Is the EU’s incapacity to “decently receive” irregular migrants a more nuanced formulation of the justification of closed borders? The figure of a necessitous migrant constantly puts into question this axiomatic notion of sovereignty. The ethical labours of the invention of human rights entails questioning the very idea of sovereignty as a power to exclude necessitous migrants—because that limits human rights to the rights of citizenship.
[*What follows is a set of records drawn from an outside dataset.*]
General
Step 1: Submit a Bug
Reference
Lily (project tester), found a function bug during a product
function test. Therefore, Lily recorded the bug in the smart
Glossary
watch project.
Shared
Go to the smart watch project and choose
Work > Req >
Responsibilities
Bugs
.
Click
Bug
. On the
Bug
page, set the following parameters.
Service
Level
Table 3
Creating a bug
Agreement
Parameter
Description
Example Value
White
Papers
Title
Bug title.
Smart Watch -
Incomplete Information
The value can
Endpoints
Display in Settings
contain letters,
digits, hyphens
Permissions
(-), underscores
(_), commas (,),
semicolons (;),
If refugees and migrants everywhere are confronted with “rightlessness”, how may we attend to what Jacques Rancière names as ‘‘the rights of those who have not the rights that they have and have the rights that they have not”? Are the rights they have merely the right to cheat their way into survival and a better future in another country; a right to work in slave-like conditions, or to be exploited in “host” labour markets? Or the “right” to surrender their human right to dignity at the point of arrival—always accompanied by the fear of detention and deportation, and often death?
Continually de-/re-constructed by Jacques Derrida, “hospitality” is a mark of respect for the stranger in our midst. Immanuel Kant memorably insisted, as early as 1795 in his Perpetual Peace:
“… it is not a question of philanthropy but of right, so that hospitality … means the right of a stranger not to be treated as an enemy when he arrives in the land of another. The other can turn him away, if this can be done without destroying him, but so long as he behaves peaceably where he is, he cannot be treated with hostility. What he can claim is not a right to be a guest (for this a special beneficent pact would be required…) but the right to visit; this right, to present oneself for society, belongs to all human beings by virtue of a right to possession in common of the earth’s surface on which, as a sphere, they cannot disperse infinitely but finally put up with being near one another; but originally, no one had more right than another to a particular part of the earth to be in a place on the earth.” (Emphasis added.)
Kant’s distinction between hospitality and hostility is a distinction upon which a new treaty on refugees and asylum seekers ought to be built. Respect for the physical and psychic integrity of the migrant self ought to be a new basic norm even in a heavily bordered world, now aggravated by cross-border terror. We must insist on a “right to engage in public reason”, to re-discover the human rights of the sans-papiers human, and in doing so welcome the enrichment of the languages, logics, and para-logics of “dignity” as “hospitality”.